Infine, a dimostrazione del fatto che i diritti non sono acquisiti per sempre, la progressiva cancellazione del diritto all’aborto in alcuni Stati americani a guida repubblicana. È la destra estrema che avanza nel mondo occidentale, e prova ovunque a dimostrare che si può rimettere indietro l’orologio della storia.

Questa terribile consapevolezza è un’altra eredità che ci lascia il 2022.

Cosa ci dobbiamo attendere dal 2023?

Molto dipende da quanto la guerra in Ucraina durerà ancora, e se a questo scenario devastante per l’Europa si aggiungerà o meno la riconquista dell’isola di Taiwan da parte della Cina. Se questi due fuochi si spegneranno rapidamente, si potrà perfino sperare in una ripresa economica generale e in una ripresa della politica e della diplomazia per governare le crisi future.

Detto questo, quali sono le tendenze del 2022 che ipotecano il futuro mondiale, come si può leggere in precedenti articoli nel blog di SpazioMilano?
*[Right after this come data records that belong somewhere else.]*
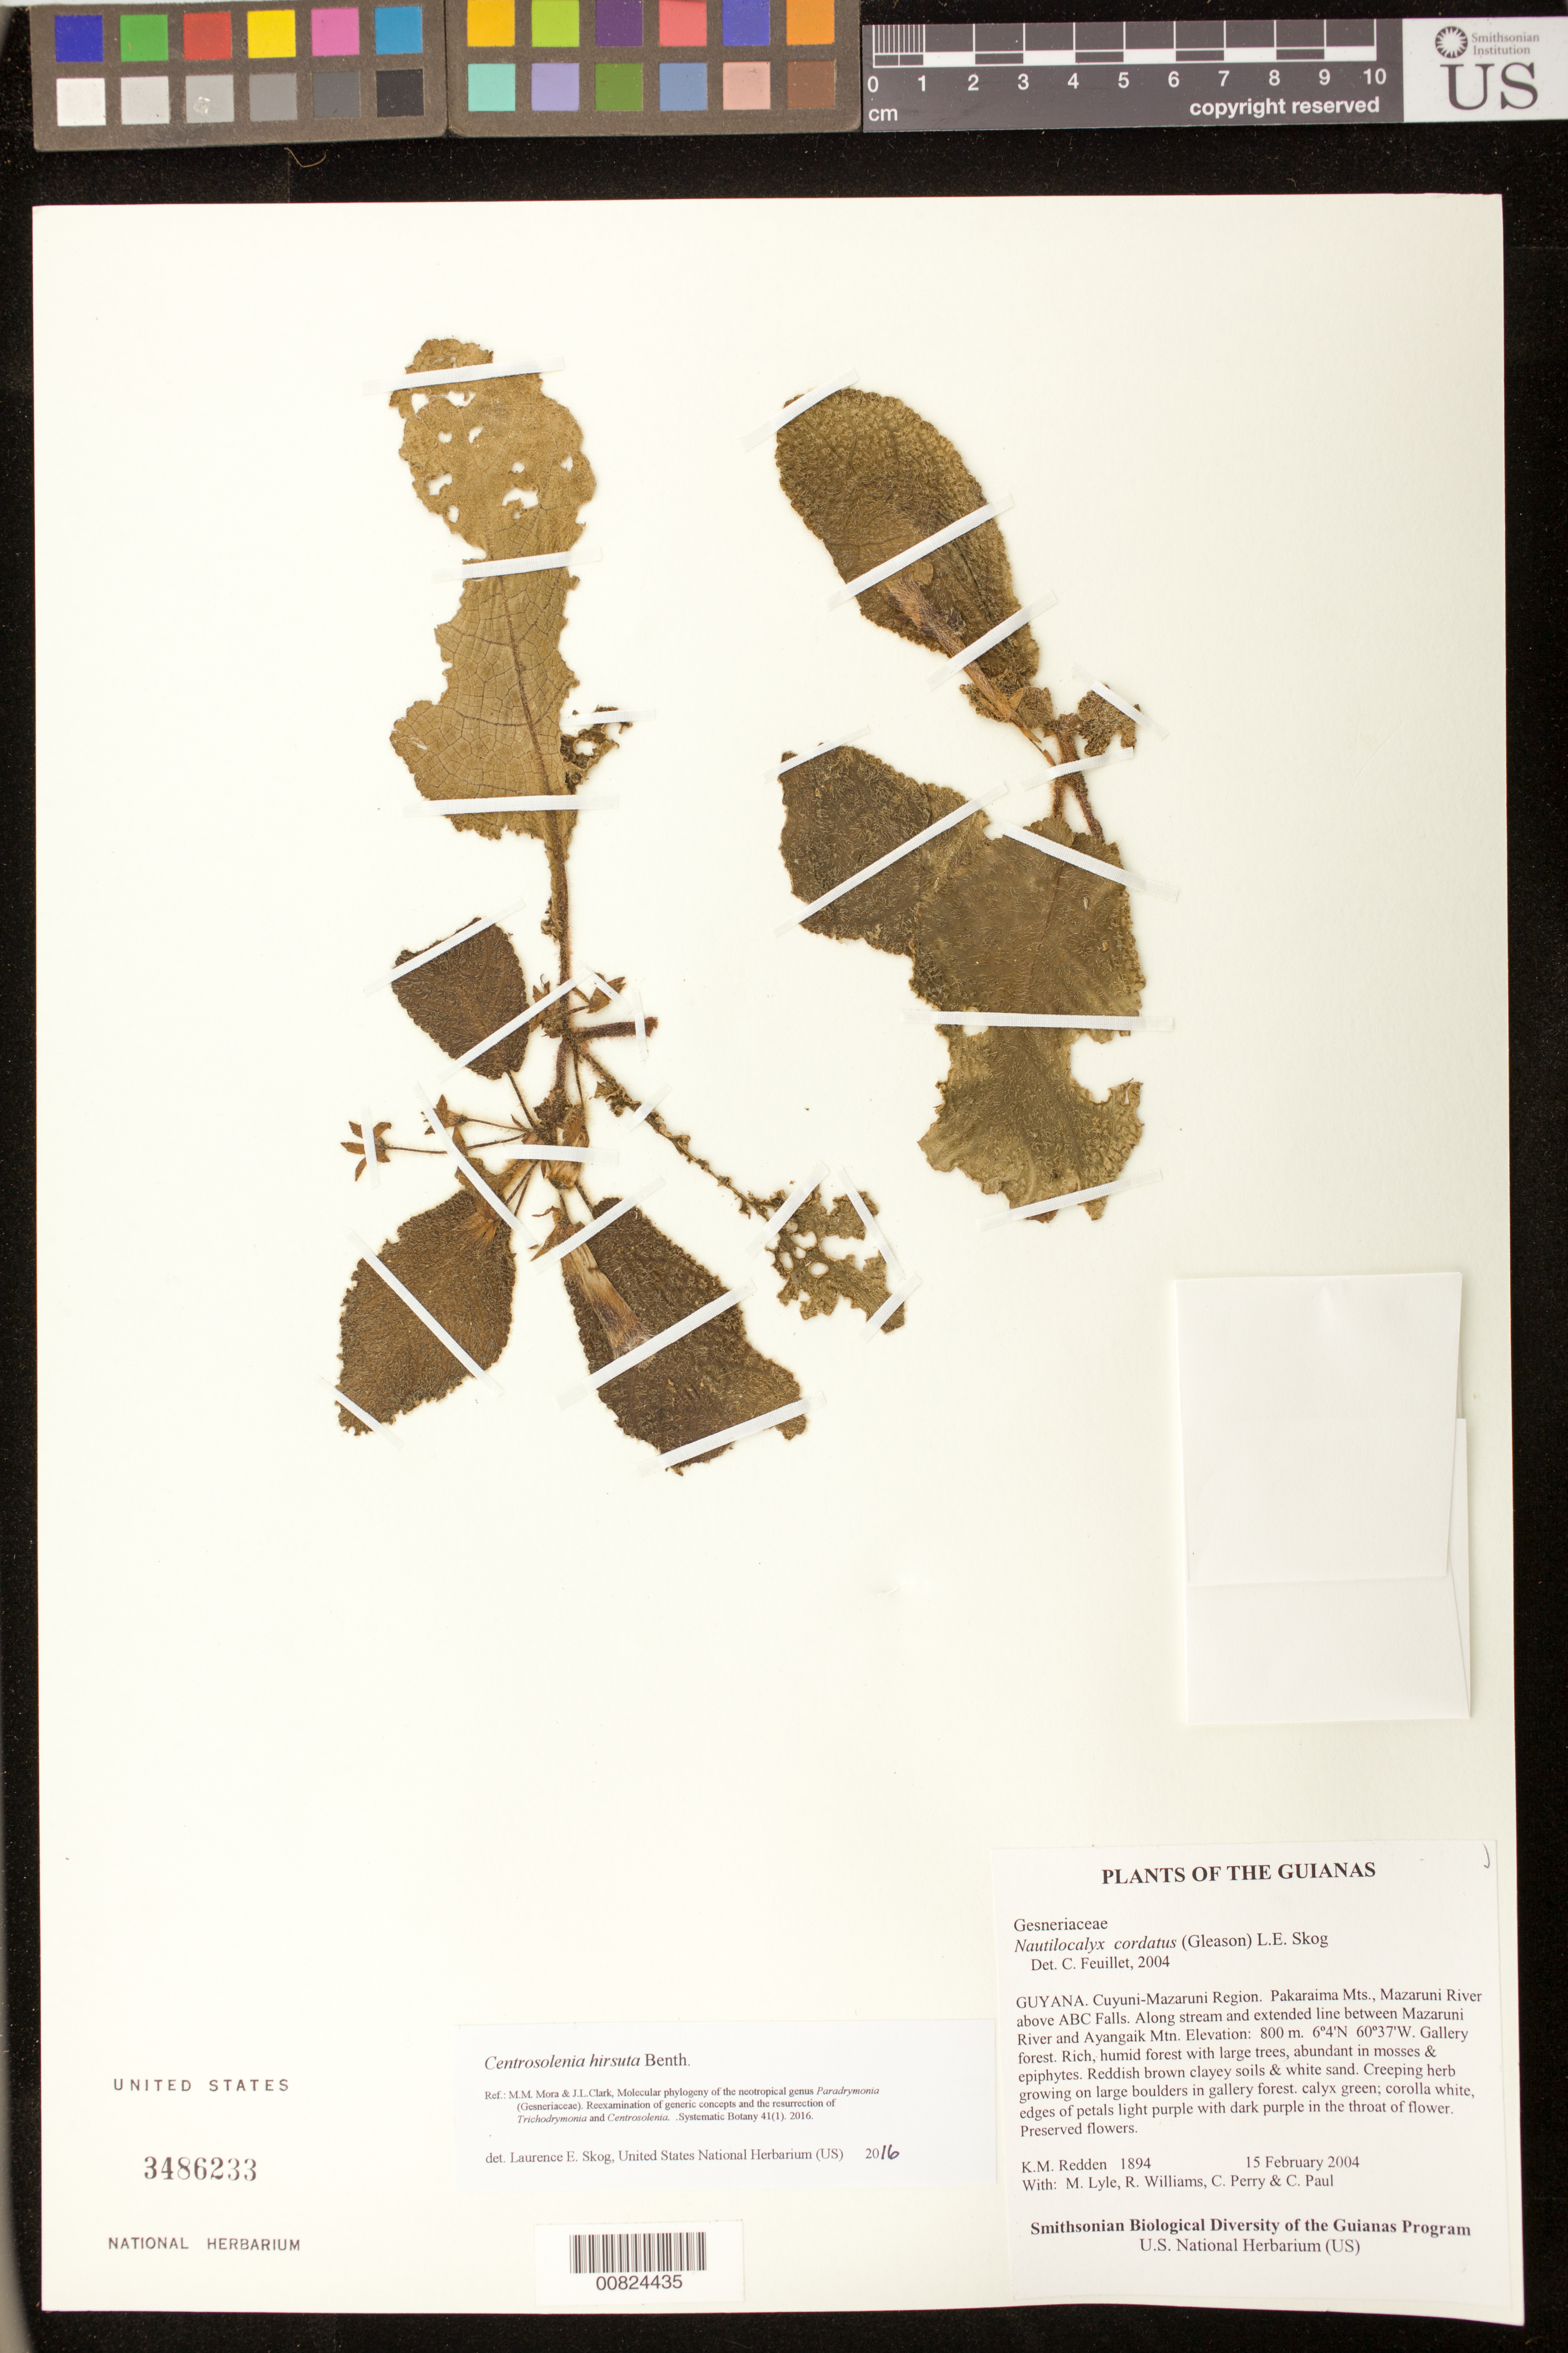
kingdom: Plantae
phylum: Tracheophyta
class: Magnoliopsida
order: Lamiales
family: Gesneriaceae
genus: Centrosolenia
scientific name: Centrosolenia hirsuta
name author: Benth.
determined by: Skog, Laurence E.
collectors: K. M. Redden & et al.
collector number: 1894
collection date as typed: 15 Feb 2004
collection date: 2004-02-15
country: Guyana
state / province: Cuyuni-Mazaruni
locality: Pakaraima Mts., Mazaruni River above ABC Falls. Along stream and etended line between Mazaruni River and Ayangaik Mt.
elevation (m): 800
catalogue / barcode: US 3486233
Il ritorno degli Imperi (USA, Russia, Cina e Turchia) e lo stallo/crisi definitiva della UE (ci mancava solo il Qatargate…). I carri armati russi in Ucraina e la diplomazia effervescente della Turchia, unico interlocutore di entrambe le parti in causa, sono segnali del risveglio di vocazioni imperiali.

La fine della globalizzazione o il suo ridimensionamento (e il re-shoring o meglio il friend-shoring, dopo la guerra in Ucraina): meglio l’autonomia energetica, produrre mascherine in ogni Paese, e produrre armi e semiconduttori “in casa” o in Paesi amici, che dipendere da Paesi dittatoriali e pronti magari un domani a farci la guerra.

Lo sdoganamento della destra estrema e l’affievolimento dei diritti. Una destra non necessariamente neofascista o neonazista, ma reazionaria, pronta cioè non solo a conservare l’esistente, ma a restaurare un’epoca in cui tanti diritti non erano acquisiti (es. aborto, parità di genere, diritti dei lavoratori, e così via)

Insomma, un 2023 che si apre su scenari inediti, forse inimmaginabili solo un anno fa, e che richiedono maggiore consapevolezza da parte delle classi politiche e dei popoli che le eleggono.